-- Start --

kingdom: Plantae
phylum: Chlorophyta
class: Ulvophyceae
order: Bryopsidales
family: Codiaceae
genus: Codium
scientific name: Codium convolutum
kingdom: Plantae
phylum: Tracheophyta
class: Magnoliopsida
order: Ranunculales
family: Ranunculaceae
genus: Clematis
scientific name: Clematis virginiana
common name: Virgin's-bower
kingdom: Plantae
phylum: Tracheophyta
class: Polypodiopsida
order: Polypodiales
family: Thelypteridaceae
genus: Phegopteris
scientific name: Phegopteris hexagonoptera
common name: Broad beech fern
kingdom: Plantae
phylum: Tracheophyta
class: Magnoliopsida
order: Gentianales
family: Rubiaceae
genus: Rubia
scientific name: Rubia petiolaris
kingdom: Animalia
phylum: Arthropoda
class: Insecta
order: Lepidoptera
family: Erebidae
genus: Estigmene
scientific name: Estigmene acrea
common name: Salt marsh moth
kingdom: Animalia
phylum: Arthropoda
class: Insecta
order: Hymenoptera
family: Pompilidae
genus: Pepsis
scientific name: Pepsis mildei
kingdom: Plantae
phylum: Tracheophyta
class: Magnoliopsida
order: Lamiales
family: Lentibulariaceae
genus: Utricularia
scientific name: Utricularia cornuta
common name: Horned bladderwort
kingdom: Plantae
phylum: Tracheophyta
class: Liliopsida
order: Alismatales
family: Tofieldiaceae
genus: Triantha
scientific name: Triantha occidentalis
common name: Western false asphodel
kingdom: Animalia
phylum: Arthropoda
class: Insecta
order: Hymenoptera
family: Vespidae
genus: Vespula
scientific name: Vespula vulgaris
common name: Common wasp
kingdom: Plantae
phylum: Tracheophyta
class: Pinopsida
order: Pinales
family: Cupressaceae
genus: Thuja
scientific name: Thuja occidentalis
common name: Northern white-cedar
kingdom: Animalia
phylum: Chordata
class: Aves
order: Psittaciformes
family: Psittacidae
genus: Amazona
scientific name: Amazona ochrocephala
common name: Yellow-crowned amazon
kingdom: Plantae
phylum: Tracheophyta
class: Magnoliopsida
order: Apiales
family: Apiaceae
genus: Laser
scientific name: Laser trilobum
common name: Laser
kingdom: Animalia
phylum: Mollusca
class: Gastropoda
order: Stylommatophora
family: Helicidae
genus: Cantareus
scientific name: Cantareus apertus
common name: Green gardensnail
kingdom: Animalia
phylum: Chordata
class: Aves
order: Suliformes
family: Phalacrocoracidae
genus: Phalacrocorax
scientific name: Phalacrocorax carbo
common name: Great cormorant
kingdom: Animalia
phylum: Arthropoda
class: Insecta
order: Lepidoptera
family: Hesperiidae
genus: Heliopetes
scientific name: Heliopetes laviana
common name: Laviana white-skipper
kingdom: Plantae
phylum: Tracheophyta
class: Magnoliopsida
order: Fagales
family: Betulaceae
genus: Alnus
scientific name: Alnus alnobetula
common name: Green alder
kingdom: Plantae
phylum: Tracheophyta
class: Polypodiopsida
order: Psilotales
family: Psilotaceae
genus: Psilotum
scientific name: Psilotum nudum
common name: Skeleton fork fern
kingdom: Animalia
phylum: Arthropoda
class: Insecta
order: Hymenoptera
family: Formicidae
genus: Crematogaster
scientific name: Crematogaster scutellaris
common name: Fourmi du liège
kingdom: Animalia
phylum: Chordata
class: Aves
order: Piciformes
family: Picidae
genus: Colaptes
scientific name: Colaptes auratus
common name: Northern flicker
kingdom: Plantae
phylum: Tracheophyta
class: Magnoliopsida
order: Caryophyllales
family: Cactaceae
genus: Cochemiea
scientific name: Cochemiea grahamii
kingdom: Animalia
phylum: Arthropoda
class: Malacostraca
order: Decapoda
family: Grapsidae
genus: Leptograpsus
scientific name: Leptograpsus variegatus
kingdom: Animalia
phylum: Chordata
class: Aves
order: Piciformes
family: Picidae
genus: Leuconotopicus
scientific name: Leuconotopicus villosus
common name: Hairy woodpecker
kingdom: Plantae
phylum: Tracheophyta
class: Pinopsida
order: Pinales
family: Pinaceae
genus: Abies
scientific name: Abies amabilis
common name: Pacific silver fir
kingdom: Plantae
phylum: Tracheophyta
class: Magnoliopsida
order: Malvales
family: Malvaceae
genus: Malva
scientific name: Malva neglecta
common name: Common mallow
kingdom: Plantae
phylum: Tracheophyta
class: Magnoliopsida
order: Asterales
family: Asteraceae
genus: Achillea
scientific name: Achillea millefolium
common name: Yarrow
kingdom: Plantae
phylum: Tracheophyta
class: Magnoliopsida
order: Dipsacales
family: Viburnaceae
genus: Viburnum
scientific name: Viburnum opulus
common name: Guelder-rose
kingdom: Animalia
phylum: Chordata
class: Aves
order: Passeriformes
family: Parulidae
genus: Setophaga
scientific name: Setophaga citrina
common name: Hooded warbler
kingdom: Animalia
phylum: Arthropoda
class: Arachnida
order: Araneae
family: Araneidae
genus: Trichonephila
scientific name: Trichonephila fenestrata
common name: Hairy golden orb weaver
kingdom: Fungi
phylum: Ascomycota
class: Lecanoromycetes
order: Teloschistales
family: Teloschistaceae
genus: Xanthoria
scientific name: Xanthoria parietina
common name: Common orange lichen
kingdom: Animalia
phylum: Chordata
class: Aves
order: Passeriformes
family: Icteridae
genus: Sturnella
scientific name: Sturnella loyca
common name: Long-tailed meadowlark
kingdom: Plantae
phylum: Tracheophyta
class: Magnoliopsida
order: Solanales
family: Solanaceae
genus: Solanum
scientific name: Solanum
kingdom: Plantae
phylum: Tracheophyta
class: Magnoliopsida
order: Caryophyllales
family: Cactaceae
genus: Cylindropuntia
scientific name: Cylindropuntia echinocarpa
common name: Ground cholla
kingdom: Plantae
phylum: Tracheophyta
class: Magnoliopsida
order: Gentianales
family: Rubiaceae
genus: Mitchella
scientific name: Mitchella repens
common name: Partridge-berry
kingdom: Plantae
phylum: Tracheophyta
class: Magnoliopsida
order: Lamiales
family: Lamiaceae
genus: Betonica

-- End --

Work to complete
Rewrite the data from its first line through the line containing "genus: Estigmene", swapping "common name" for "vernacular name" and leaving everything else unchanged. Return only those lines.

Response to the task
kingdom: Plantae
phylum: Chlorophyta
class: Ulvophyceae
order: Bryopsidales
family: Codiaceae
genus: Codium
scientific name: Codium convolutum
kingdom: Plantae
phylum: Tracheophyta
class: Magnoliopsida
order: Ranunculales
family: Ranunculaceae
genus: Clematis
scientific name: Clematis virginiana
vernacular name: Virgin's-bower
kingdom: Plantae
phylum: Tracheophyta
class: Polypodiopsida
order: Polypodiales
family: Thelypteridaceae
genus: Phegopteris
scientific name: Phegopteris hexagonoptera
vernacular name: Broad beech fern
kingdom: Plantae
phylum: Tracheophyta
class: Magnoliopsida
order: Gentianales
family: Rubiaceae
genus: Rubia
scientific name: Rubia petiolaris
kingdom: Animalia
phylum: Arthropoda
class: Insecta
order: Lepidoptera
family: Erebidae
genus: Estigmene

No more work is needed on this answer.